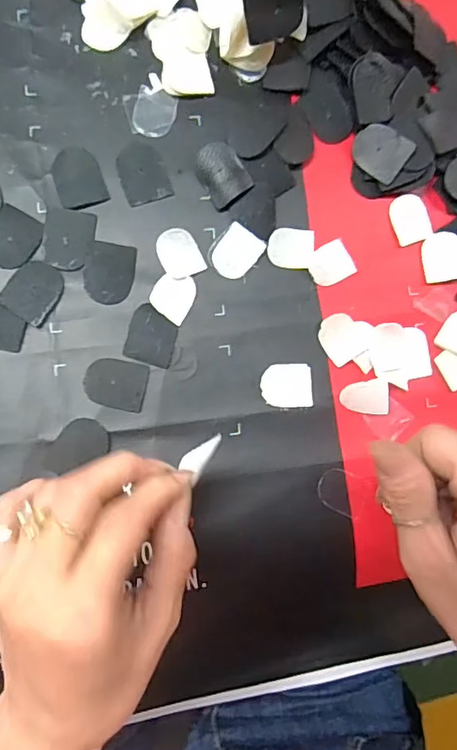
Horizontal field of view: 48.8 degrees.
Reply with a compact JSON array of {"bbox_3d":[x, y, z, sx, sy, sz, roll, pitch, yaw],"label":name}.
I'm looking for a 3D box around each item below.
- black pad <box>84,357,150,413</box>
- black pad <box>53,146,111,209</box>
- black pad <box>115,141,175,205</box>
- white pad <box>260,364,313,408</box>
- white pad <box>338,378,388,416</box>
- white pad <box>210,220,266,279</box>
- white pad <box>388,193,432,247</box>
[{"bbox_3d":[-0.064,0.005,0.287,0.035,0.004,0.028,12,84,-7],"label":"black pad"},{"bbox_3d":[-0.088,-0.116,0.294,0.026,0.004,0.037,-21,89,-9],"label":"black pad"},{"bbox_3d":[-0.050,-0.120,0.297,0.027,0.004,0.037,-18,88,-9],"label":"black pad"},{"bbox_3d":[0.035,0.006,0.299,0.030,0.004,0.025,1,86,-8],"label":"white pad"},{"bbox_3d":[0.081,0.014,0.300,0.028,0.004,0.021,-6,105,9],"label":"white pad"},{"bbox_3d":[0.005,-0.073,0.300,0.024,0.004,0.030,35,82,-4],"label":"white pad"},{"bbox_3d":[0.116,-0.099,0.319,0.024,0.004,0.031,-15,88,-9],"label":"white pad"}]

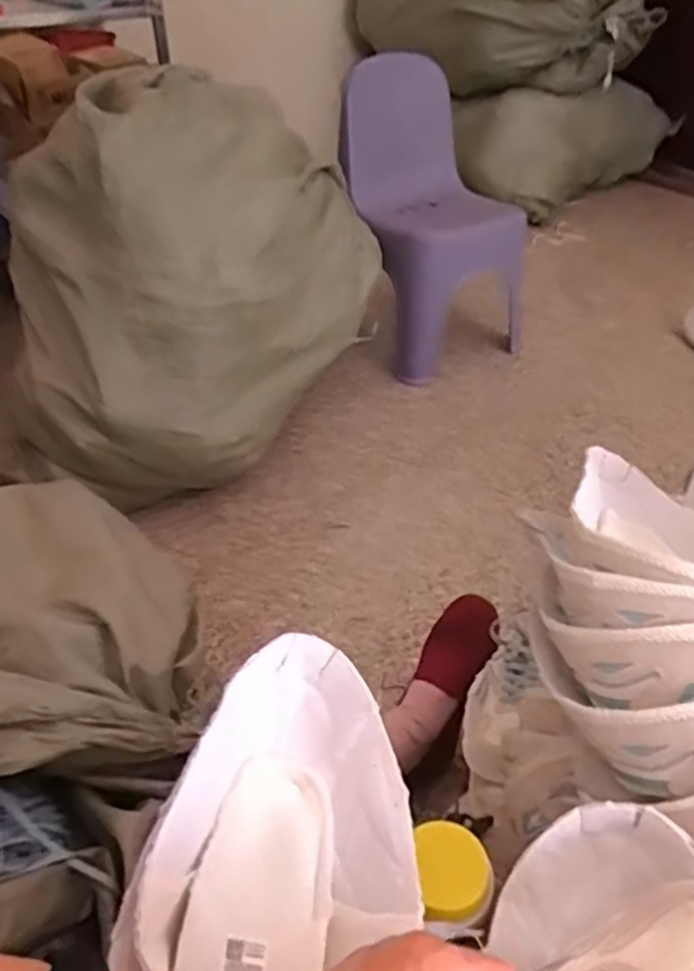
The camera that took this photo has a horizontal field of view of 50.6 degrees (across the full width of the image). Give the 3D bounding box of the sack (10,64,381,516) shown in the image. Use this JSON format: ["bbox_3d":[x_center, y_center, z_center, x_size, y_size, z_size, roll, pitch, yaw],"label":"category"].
[{"bbox_3d":[-0.279,-0.370,1.292,0.433,0.559,0.635,25,46,26],"label":"sack"}]

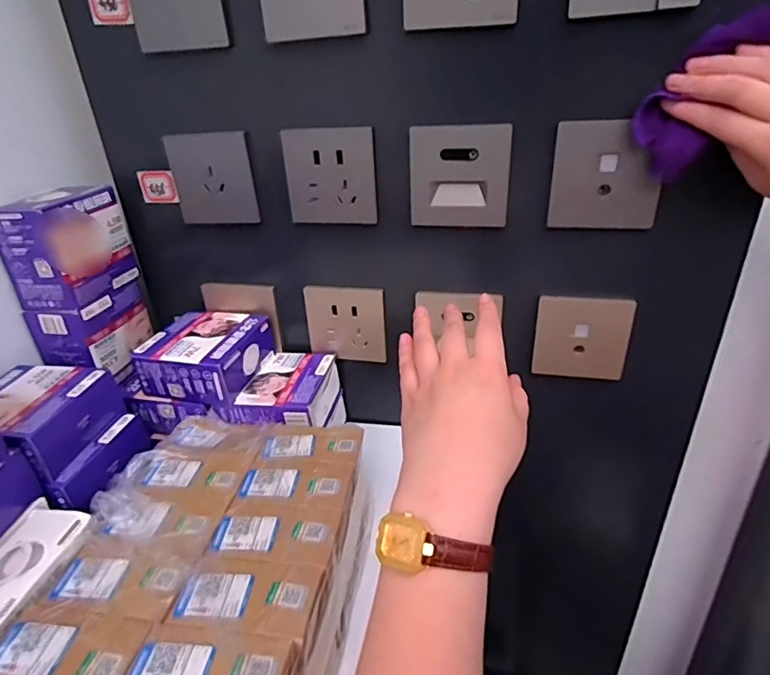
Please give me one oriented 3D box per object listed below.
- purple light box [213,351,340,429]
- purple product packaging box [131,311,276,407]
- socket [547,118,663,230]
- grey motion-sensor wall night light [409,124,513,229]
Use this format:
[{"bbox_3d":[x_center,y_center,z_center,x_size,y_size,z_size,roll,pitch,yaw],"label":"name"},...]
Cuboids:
[{"bbox_3d":[-0.105,0.060,0.530,0.093,0.045,0.109,4,30,14],"label":"purple light box"},{"bbox_3d":[-0.185,0.017,0.526,0.102,0.050,0.102,5,30,15],"label":"purple product packaging box"},{"bbox_3d":[0.181,-0.132,0.411,0.082,0.085,0.009,5,30,15],"label":"socket"},{"bbox_3d":[0.065,-0.139,0.438,0.085,0.083,0.007,4,30,14],"label":"grey motion-sensor wall night light"}]

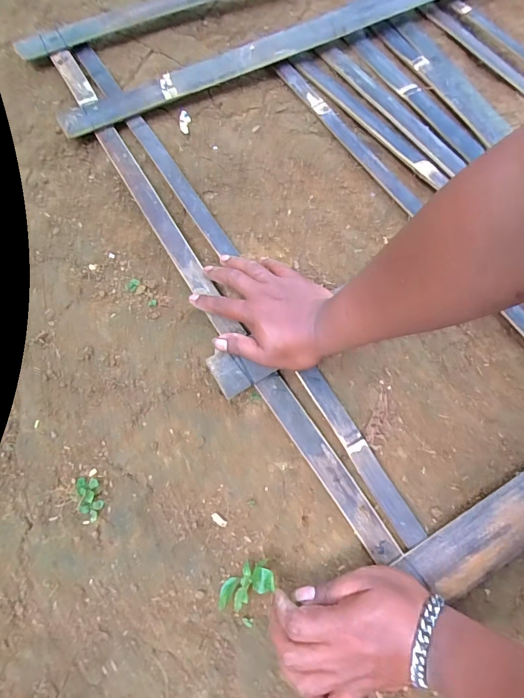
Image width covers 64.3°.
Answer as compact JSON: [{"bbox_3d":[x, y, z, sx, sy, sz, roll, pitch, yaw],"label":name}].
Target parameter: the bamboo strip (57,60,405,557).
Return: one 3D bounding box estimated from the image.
[{"bbox_3d":[-0.086,-0.107,0.509,0.036,0.022,0.769,-30,75,-14],"label":"bamboo strip"}]

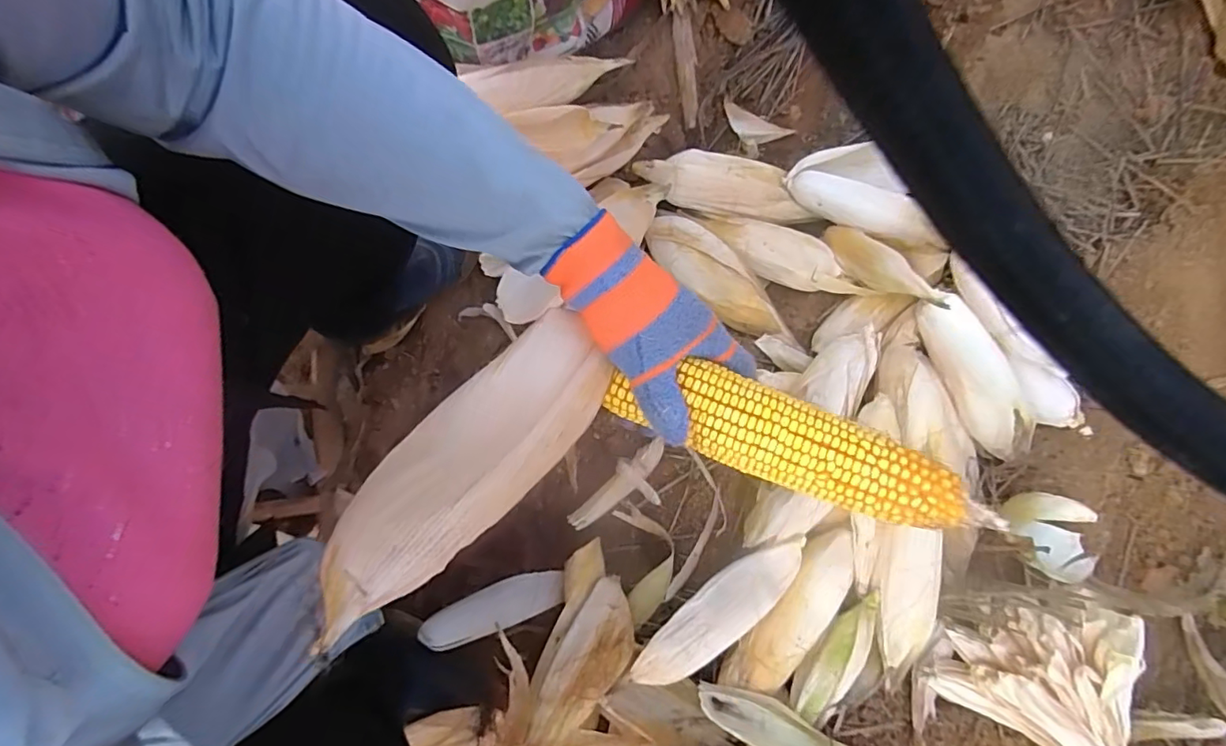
*-*-*
### Your goal
In the data above, tally the lines holding "compact" and answer with the figure only.

### Output for this exercise
2